Every record that follows must be duplicated exactly, with images left out.

[Collected data]
--
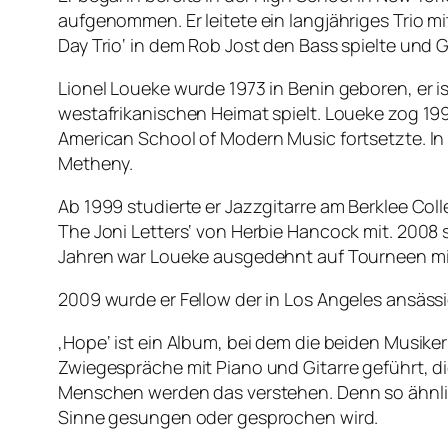
aufgenommen. Er leitete ein langjähriges Trio
Day Trio‘ in dem Rob Jost den Bass spielte und
Lionel Loueke wurde 1973 in Benin geboren, er is
westafrikanischen Heimat spielt. Loueke zog 199
American School of Modern Music fortsetzte. In P
Metheny.
Ab 1999 studierte er Jazzgitarre am Berklee Coll
The Joni Letters‘ von Herbie Hancock mit. 2008 
Jahren war Loueke ausgedehnt auf Tourneen mi
2009 wurde er Fellow der in Los Angeles ansäss
‚Hope‘ ist ein Album, bei dem die beiden Musike
Zwiegespräche mit Piano und Gitarre geführt, 
Menschen werden das verstehen. Denn so ähnlic
Sinne gesungen oder gesprochen wird.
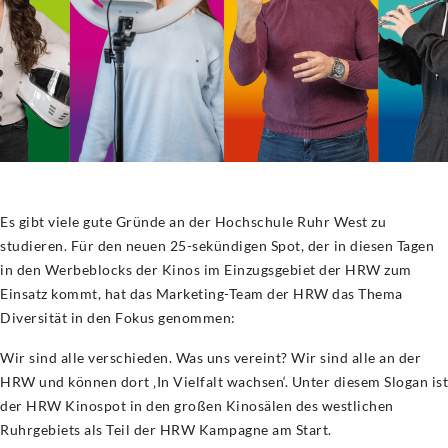
Es gibt viele gute Gründe an der Hochschule Ruhr West zu
studieren. Für den neuen 25-sekündigen Spot, der in diesen Tagen
in den Werbeblocks der Kinos im Einzugsgebiet der HRW zum
Einsatz kommt, hat das Marketing-Team der HRW das Thema
Diversität in den Fokus genommen:
Wir sind alle verschieden. Was uns vereint? Wir sind alle an der
HRW und können dort ‚In Vielfalt wachsen‘. Unter diesem Slogan ist
der HRW Kinospot in den großen Kinosälen des westlichen
Ruhrgebiets als Teil der HRW Kampagne am Start.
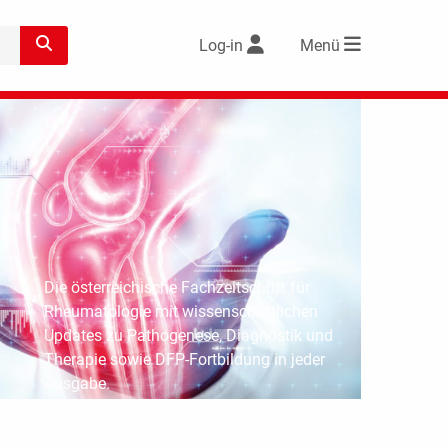
Log-in
Menü
Die österreichische Fachzeitschrift für
Rheumatologie mit wissenschaftlichen
Updates zu Pathogenese, Diagnostik und
Therapie sowie DFP-Fortbildung in jeder
Ausgabe.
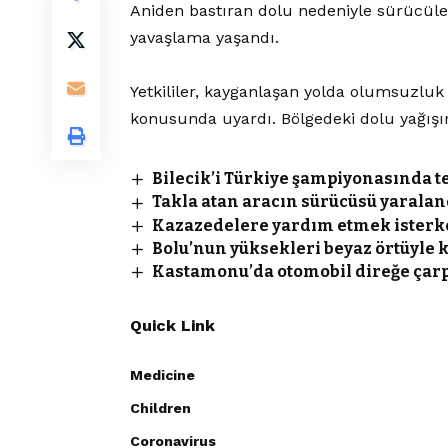
Aniden bastıran dolu nedeniyle sürücüle
yavaşlama yaşandı.
Yetkililer, kayganlaşan yolda olumsuzluk
konusunda uyardı. Bölgedeki dolu yağışını
Bilecik’i Türkiye şampiyonasında t
Takla atan aracın sürücüsü yaralan
Kazazedelere yardım etmek isterke
Bolu’nun yüksekleri beyaz örtüyle 
Kastamonu’da otomobil direğe çarptı
Quick Link
Medicine
Children
Coronavirus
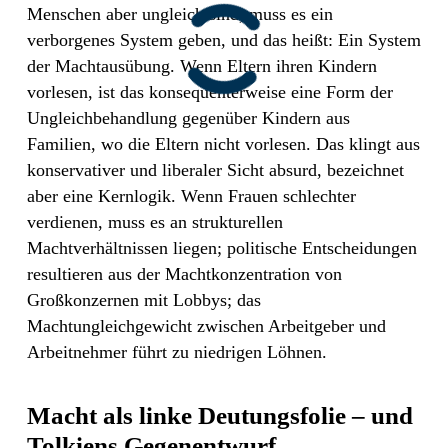
Menschen aber ungleich sind, muss es ein
verborgenes System geben, und das heißt: Ein System
der Machtausübung. Wenn Eltern ihren Kindern
vorlesen, ist das konsequenterweise eine Form der
Ungleichbehandlung gegenüber Kindern aus
Familien, wo die Eltern nicht vorlesen. Das klingt aus
konservativer und liberaler Sicht absurd, bezeichnet
aber eine Kernlogik. Wenn Frauen schlechter
verdienen, muss es an strukturellen
Machtverhältnissen liegen; politische Entscheidungen
resultieren aus der Machtkonzentration von
Großkonzernen mit Lobbys; das
Machtungleichgewicht zwischen Arbeitgeber und
Arbeitnehmer führt zu niedrigen Löhnen.
Macht als linke Deutungsfolie – und
Tolkiens Gegenentwurf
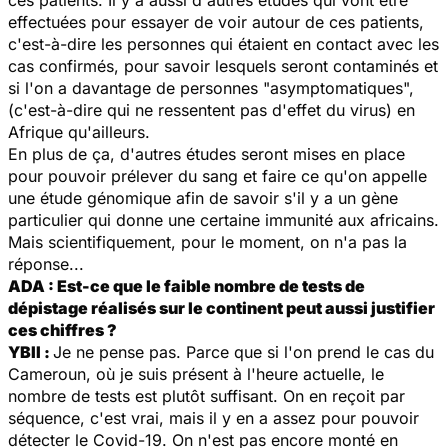
effectuées pour essayer de voir autour de ces patients,
c'est-à-dire les personnes qui étaient en contact avec les
cas confirmés, pour savoir lesquels seront contaminés et
si l'on a davantage de personnes "asymptomatiques",
(c'est-à-dire qui ne ressentent pas d'effet du virus) en
Afrique qu'ailleurs.
En plus de ça, d'autres études seront mises en place
pour pouvoir prélever du sang et faire ce qu'on appelle
une étude génomique afin de savoir s'il y a un gène
particulier qui donne une certaine immunité aux africains.
Mais scientifiquement, pour le moment, on n'a pas la
réponse...
ADA : Est-ce que le faible nombre de tests de
dépistage réalisés sur le continent peut aussi justifier
ces chiffres ?
YBII :
Je ne pense pas. Parce que si l'on prend le cas du
Cameroun, où je suis présent à l'heure actuelle, le
nombre de tests est plutôt suffisant. On en reçoit par
séquence, c'est vrai, mais il y en a assez pour pouvoir
détecter le Covid-19. On n'est pas encore monté en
--
Solution:
aufgenommen. Er leitete ein langjähriges Trio
Day Trio‘ in dem Rob Jost den Bass spielte und
Lionel Loueke wurde 1973 in Benin geboren, er is
westafrikanischen Heimat spielt. Loueke zog 199
American School of Modern Music fortsetzte. In P
Metheny.
Ab 1999 studierte er Jazzgitarre am Berklee Coll
The Joni Letters‘ von Herbie Hancock mit. 2008 
Jahren war Loueke ausgedehnt auf Tourneen mi
2009 wurde er Fellow der in Los Angeles ansäss
‚Hope‘ ist ein Album, bei dem die beiden Musike
Zwiegespräche mit Piano und Gitarre geführt, 
Menschen werden das verstehen. Denn so ähnlic
Sinne gesungen oder gesprochen wird.
Es gibt viele gute Gründe an der Hochschule Ruhr West zu
studieren. Für den neuen 25-sekündigen Spot, der in diesen Tagen
in den Werbeblocks der Kinos im Einzugsgebiet der HRW zum
Einsatz kommt, hat das Marketing-Team der HRW das Thema
Diversität in den Fokus genommen:
Wir sind alle verschieden. Was uns vereint? Wir sind alle an der
HRW und können dort ‚In Vielfalt wachsen‘. Unter diesem Slogan ist
der HRW Kinospot in den großen Kinosälen des westlichen
Ruhrgebiets als Teil der HRW Kampagne am Start.
Log-in
Menü
Die österreichische Fachzeitschrift für
Rheumatologie mit wissenschaftlichen
Updates zu Pathogenese, Diagnostik und
Therapie sowie DFP-Fortbildung in jeder
Ausgabe.
Aniden bastıran dolu nedeniyle sürücüle
yavaşlama yaşandı.
Yetkililer, kayganlaşan yolda olumsuzluk
konusunda uyardı. Bölgedeki dolu yağışını
Bilecik’i Türkiye şampiyonasında t
Takla atan aracın sürücüsü yaralan
Kazazedelere yardım etmek isterke
Bolu’nun yüksekleri beyaz örtüyle 
Kastamonu’da otomobil direğe çarptı
Quick Link
Medicine
Children
Coronavirus
Menschen aber ungleich sind, muss es ein
verborgenes System geben, und das heißt: Ein System
der Machtausübung. Wenn Eltern ihren Kindern
vorlesen, ist das konsequenterweise eine Form der
Ungleichbehandlung gegenüber Kindern aus
Familien, wo die Eltern nicht vorlesen. Das klingt aus
konservativer und liberaler Sicht absurd, bezeichnet
aber eine Kernlogik. Wenn Frauen schlechter
verdienen, muss es an strukturellen
Machtverhältnissen liegen; politische Entscheidungen
resultieren aus der Machtkonzentration von
Großkonzernen mit Lobbys; das
Machtungleichgewicht zwischen Arbeitgeber und
Arbeitnehmer führt zu niedrigen Löhnen.
Macht als linke Deutungsfolie – und
Tolkiens Gegenentwurf
effectuées pour essayer de voir autour de ces patients,
c'est-à-dire les personnes qui étaient en contact avec les
cas confirmés, pour savoir lesquels seront contaminés et
si l'on a davantage de personnes "asymptomatiques",
(c'est-à-dire qui ne ressentent pas d'effet du virus) en
Afrique qu'ailleurs.
En plus de ça, d'autres études seront mises en place
pour pouvoir prélever du sang et faire ce qu'on appelle
une étude génomique afin de savoir s'il y a un gène
particulier qui donne une certaine immunité aux africains.
Mais scientifiquement, pour le moment, on n'a pas la
réponse...
ADA : Est-ce que le faible nombre de tests de
dépistage réalisés sur le continent peut aussi justifier
ces chiffres ?
YBII :
Je ne pense pas. Parce que si l'on prend le cas du
Cameroun, où je suis présent à l'heure actuelle, le
nombre de tests est plutôt suffisant. On en reçoit par
séquence, c'est vrai, mais il y en a assez pour pouvoir
détecter le Covid-19. On n'est pas encore monté en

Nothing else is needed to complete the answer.